Reclus de Saint-Nazaire: «Le père avait mis en place une stratégie de terreur totale»

INTERVIEW Comment une famille a pu passer plusieurs années recluse dans son appartement? «20 minutes» a posé la question à une psychiatre...

Propos recueillis par Mathieu Gruel

— 

La porte de l'appartement de Saint-Nazaire, en Loire-Atlantique, où une famille a vécu recluse pendant un à trois ans, jusqu'au 5 janvier 2013.
La porte de l'appartement de Saint-Nazaire, en Loire-Atlantique, où une famille a vécu recluse pendant un à trois ans, jusqu'au 5 janvier 2013. — FABRICE ELSNER / 20 MINUTES

Coupés du monde. Depuis plusieurs années, une mère et ses quatre enfants vivaient cloîtrés dans un appartement insalubre de Saint-Nazaire (Loire Atlantique). Et ce n’est que grâce à un malaise, probablement simulé, que cette femme a pu permettre à sa famille d’être délivrée du joug qu’exerçait probablement le père sur sa famille. Une situation invraisemblable, sur laquelle 20 Minutes a demandé à Muriel Salmona, psychiatre et présidente de l’association Mémoire et traumatisme, de revenir.

Qu’est-ce qui peut pousser un père à séquestrer sa famille?

Il se peut qu’il ait eu besoin d’avoir sa famille sous la main, docile. Certaines personnes veulent que ça se passe comme ils l’entendent, pour s’éviter des angoisses ou des malaises. Il se peut aussi que le père soit dans un délire paranoïaque et qu’il ait développé un délire de persécution de l’extérieur. Mais cela semble moins probable, puisqu’il sortait de l’appartement, notamment pour aller faire les courses.

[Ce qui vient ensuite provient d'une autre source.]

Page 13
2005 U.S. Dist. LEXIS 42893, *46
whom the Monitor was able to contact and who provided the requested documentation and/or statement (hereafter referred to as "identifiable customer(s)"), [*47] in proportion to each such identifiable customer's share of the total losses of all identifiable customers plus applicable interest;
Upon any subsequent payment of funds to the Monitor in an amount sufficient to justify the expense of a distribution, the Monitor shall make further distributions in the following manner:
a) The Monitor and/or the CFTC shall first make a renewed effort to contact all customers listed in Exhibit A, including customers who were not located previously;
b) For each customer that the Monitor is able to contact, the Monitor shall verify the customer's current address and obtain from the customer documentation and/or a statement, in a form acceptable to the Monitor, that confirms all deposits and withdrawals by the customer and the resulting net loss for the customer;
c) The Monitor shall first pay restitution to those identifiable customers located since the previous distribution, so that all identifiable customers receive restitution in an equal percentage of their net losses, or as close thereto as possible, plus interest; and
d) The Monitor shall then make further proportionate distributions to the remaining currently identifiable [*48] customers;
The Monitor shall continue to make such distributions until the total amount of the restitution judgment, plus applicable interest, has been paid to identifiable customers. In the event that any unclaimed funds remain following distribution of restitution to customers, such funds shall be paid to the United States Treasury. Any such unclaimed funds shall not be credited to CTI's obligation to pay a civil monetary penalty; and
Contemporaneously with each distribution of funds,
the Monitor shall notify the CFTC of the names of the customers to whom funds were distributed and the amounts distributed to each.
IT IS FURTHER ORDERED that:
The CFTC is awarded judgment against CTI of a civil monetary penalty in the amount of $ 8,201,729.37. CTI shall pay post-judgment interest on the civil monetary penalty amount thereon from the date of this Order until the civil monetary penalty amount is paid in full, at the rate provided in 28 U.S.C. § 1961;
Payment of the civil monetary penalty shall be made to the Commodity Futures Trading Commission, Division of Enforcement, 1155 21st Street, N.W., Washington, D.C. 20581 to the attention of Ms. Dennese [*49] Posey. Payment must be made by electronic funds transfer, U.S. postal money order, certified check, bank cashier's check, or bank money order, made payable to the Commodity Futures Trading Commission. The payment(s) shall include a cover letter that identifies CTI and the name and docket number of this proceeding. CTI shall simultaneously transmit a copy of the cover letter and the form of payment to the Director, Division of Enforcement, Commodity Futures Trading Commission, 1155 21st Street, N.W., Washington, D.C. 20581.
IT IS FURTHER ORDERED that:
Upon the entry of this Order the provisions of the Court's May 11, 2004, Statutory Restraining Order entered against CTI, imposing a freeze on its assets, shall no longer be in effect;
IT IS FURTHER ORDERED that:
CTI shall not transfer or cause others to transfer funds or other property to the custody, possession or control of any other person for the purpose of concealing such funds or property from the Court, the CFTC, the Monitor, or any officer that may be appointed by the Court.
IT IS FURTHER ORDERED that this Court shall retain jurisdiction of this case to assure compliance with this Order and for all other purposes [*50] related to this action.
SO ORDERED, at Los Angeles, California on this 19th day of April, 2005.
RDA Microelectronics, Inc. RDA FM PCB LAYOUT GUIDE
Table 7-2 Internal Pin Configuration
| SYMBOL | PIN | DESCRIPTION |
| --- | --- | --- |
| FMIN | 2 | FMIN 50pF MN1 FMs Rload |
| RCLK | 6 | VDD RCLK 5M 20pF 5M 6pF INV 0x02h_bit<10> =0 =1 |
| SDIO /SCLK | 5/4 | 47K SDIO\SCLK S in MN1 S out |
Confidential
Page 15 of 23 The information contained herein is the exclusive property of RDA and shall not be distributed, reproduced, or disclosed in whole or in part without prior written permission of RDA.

Comment un tel mécanisme se met-il en place?

Je pense que le père était extrêmement violent. Il a dû soumettre sa famille à une terreur totale telle que les membres de sa famille se sont transformés en automates. C’est vraiment comme avec des prisonniers qui sont torturés. Il s’agit d’une violence psychique très efficace, avec une dimension d’emprise absolue.

Et pourquoi a-t-il pu faire ça?

Lui a certainement dû subir des choses délirantes dans le passé. Il y a forcément une histoire effarante au début de tout cela. Ça ne vient pas de nulle part. Il était peut-être hanté par quelque chose qu’il a vécu... Et l’une des façons pour se débarrasser de ce poids, c’est l’auto-agression, comme avec la consommation d’alcool, de drogues, ou en ayant des comportements dangereux. La deuxième façon pour l’évacuer consiste à mettre l’autre en danger. Alors, de même qu’une anesthésie émotionnelle se produit chez les victimes, cette façon de se comporter peut agir comme une drogue pour l’agresseur.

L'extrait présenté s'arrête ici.